= Goal =
Convert the lines below into a numbered list, omitting any blank lines.
☆ ☆ ☆
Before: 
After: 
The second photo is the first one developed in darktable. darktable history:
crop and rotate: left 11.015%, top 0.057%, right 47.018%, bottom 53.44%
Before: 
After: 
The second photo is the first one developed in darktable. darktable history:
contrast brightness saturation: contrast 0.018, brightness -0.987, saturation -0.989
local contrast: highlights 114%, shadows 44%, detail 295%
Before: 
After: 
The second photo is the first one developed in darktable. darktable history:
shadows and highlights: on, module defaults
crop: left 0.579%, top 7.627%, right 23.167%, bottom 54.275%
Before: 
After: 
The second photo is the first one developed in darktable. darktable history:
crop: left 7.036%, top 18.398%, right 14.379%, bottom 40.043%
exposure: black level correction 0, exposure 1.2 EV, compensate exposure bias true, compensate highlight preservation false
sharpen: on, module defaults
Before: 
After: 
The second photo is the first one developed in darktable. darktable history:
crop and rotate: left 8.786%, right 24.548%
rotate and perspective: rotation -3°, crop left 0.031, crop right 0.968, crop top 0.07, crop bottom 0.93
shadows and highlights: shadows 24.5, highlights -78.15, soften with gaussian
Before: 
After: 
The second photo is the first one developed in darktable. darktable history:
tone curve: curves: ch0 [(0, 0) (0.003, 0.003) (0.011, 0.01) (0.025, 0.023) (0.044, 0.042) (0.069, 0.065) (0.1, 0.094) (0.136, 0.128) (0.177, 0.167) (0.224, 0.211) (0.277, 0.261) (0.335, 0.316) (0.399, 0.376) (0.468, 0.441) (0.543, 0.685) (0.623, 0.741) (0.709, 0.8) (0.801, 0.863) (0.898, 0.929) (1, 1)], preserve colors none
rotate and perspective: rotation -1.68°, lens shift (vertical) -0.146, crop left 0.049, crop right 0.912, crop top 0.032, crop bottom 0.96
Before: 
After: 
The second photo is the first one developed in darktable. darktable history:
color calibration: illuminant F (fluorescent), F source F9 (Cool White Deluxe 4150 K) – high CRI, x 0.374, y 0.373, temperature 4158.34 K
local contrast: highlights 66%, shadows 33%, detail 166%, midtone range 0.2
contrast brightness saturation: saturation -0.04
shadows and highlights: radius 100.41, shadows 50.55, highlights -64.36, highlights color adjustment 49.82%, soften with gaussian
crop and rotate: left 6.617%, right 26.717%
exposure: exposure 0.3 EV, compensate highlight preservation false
☆ ☆ ☆
= Result =
1. Before: 
2. After: 
3. The second photo is the first one developed in darktable. darktable history:
4. crop and rotate: left 11.015%, top 0.057%, right 47.018%, bottom 53.44%
5. Before: 
6. After: 
7. The second photo is the first one developed in darktable. darktable history:
8. contrast brightness saturation: contrast 0.018, brightness -0.987, saturation -0.989
9. local contrast: highlights 114%, shadows 44%, detail 295%
10. Before: 
11. After: 
12. The second photo is the first one developed in darktable. darktable history:
13. shadows and highlights: on, module defaults
14. crop: left 0.579%, top 7.627%, right 23.167%, bottom 54.275%
15. Before: 
16. After: 
17. The second photo is the first one developed in darktable. darktable history:
18. crop: left 7.036%, top 18.398%, right 14.379%, bottom 40.043%
19. exposure: black level correction 0, exposure 1.2 EV, compensate exposure bias true, compensate highlight preservation false
20. sharpen: on, module defaults
21. Before: 
22. After: 
23. The second photo is the first one developed in darktable. darktable history:
24. crop and rotate: left 8.786%, right 24.548%
25. rotate and perspective: rotation -3°, crop left 0.031, crop right 0.968, crop top 0.07, crop bottom 0.93
26. shadows and highlights: shadows 24.5, highlights -78.15, soften with gaussian
27. Before: 
28. After: 
29. The second photo is the first one developed in darktable. darktable history:
30. tone curve: curves: ch0 [(0, 0) (0.003, 0.003) (0.011, 0.01) (0.025, 0.023) (0.044, 0.042) (0.069, 0.065) (0.1, 0.094) (0.136, 0.128) (0.177, 0.167) (0.224, 0.211) (0.277, 0.261) (0.335, 0.316) (0.399, 0.376) (0.468, 0.441) (0.543, 0.685) (0.623, 0.741) (0.709, 0.8) (0.801, 0.863) (0.898, 0.929) (1, 1)], preserve colors none
31. rotate and perspective: rotation -1.68°, lens shift (vertical) -0.146, crop left 0.049, crop right 0.912, crop top 0.032, crop bottom 0.96
32. Before: 
33. After: 
34. The second photo is the first one developed in darktable. darktable history:
35. color calibration: illuminant F (fluorescent), F source F9 (Cool White Deluxe 4150 K) – high CRI, x 0.374, y 0.373, temperature 4158.34 K
36. local contrast: highlights 66%, shadows 33%, detail 166%, midtone range 0.2
37. contrast brightness saturation: saturation -0.04
38. shadows and highlights: radius 100.41, shadows 50.55, highlights -64.36, highlights color adjustment 49.82%, soften with gaussian
39. crop and rotate: left 6.617%, right 26.717%
40. exposure: exposure 0.3 EV, compensate highlight preservation false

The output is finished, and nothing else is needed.